TASK DESCRIPTION =
The entries below must be reproduced exactly; their pictures are not part of the copy.
● ● ● ●
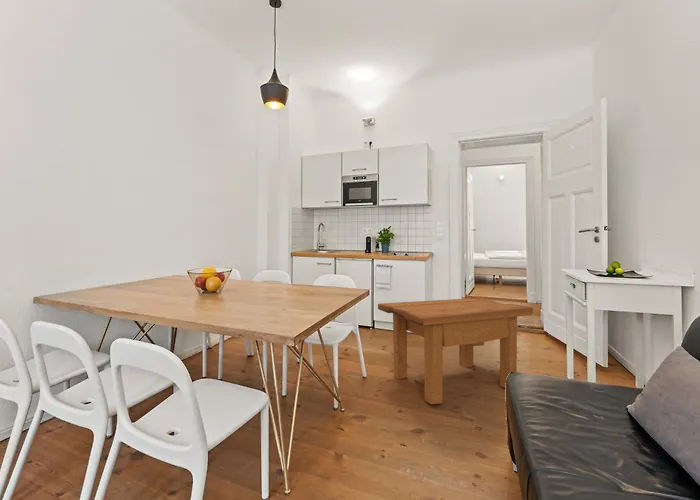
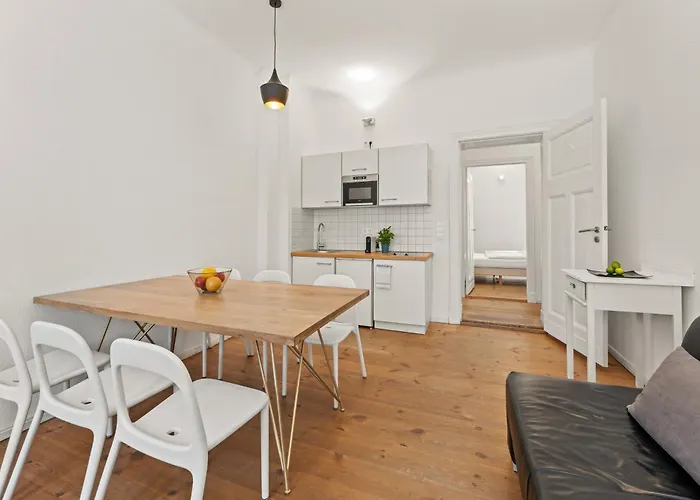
- side table [377,297,534,405]
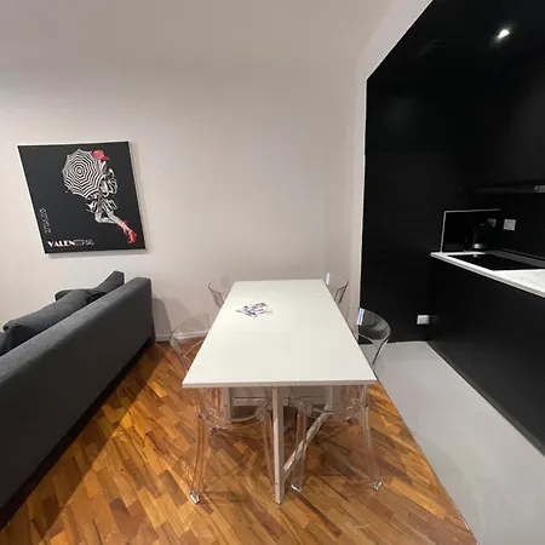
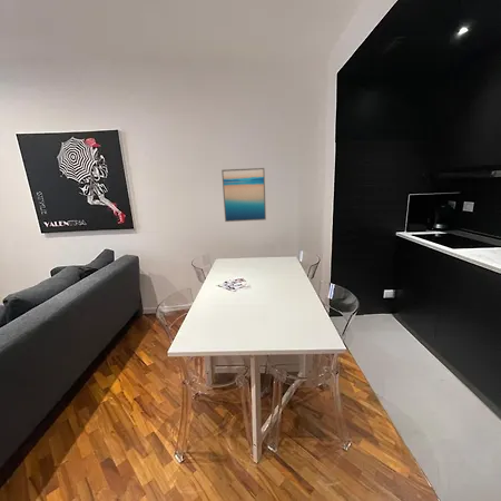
+ wall art [220,167,267,223]
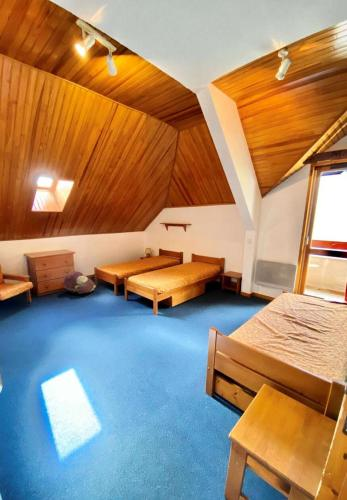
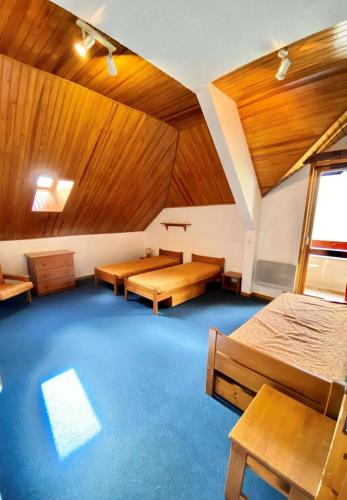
- backpack [63,270,96,294]
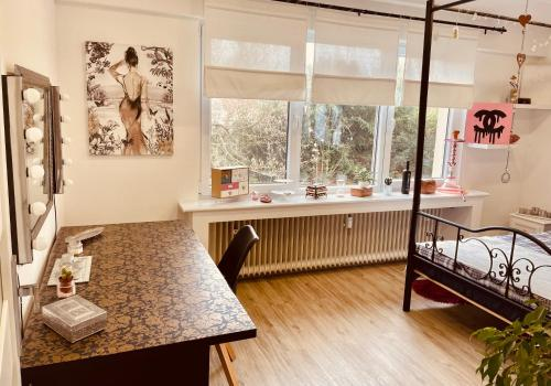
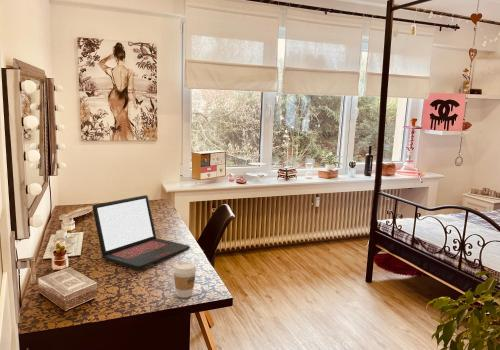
+ laptop [91,194,191,269]
+ coffee cup [172,260,198,299]
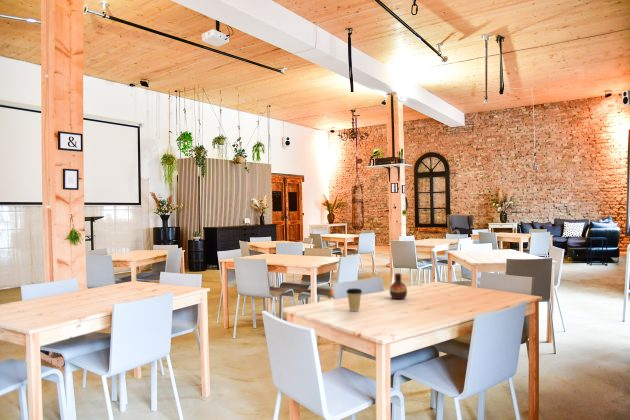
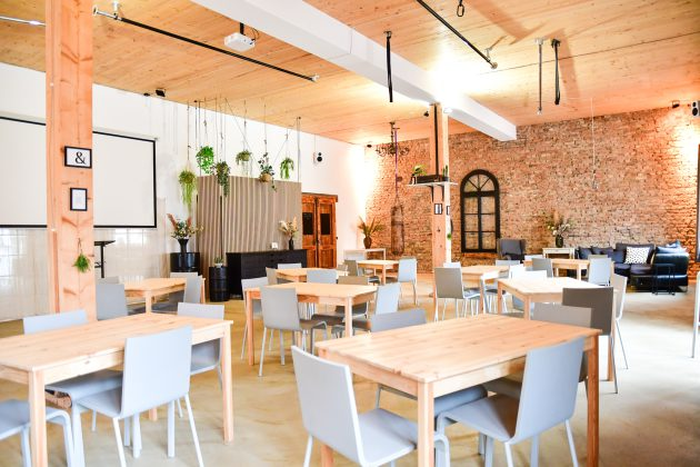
- vase [389,272,408,300]
- coffee cup [345,287,363,312]
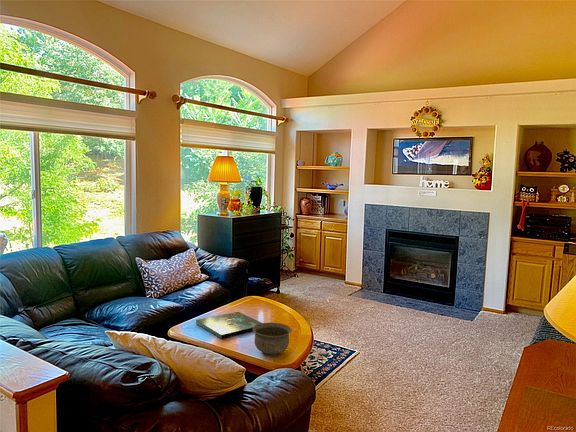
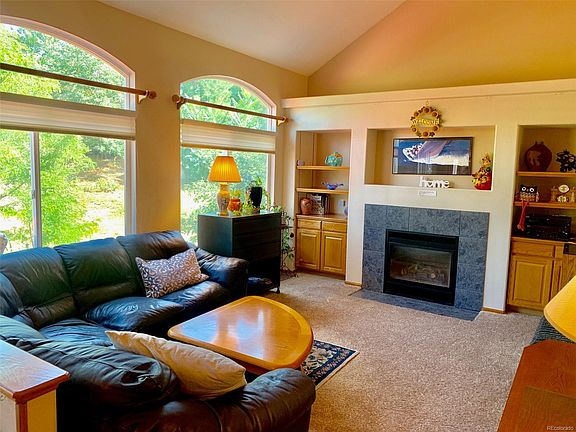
- board game [195,311,262,340]
- bowl [253,322,293,358]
● ● ● ●
ANSWER TO THE PROBLEM =
- side table [377,297,534,405]
+ wall art [220,167,267,223]
- backpack [63,270,96,294]
+ laptop [91,194,191,269]
+ coffee cup [172,260,198,299]
- vase [389,272,408,300]
- coffee cup [345,287,363,312]
- board game [195,311,262,340]
- bowl [253,322,293,358]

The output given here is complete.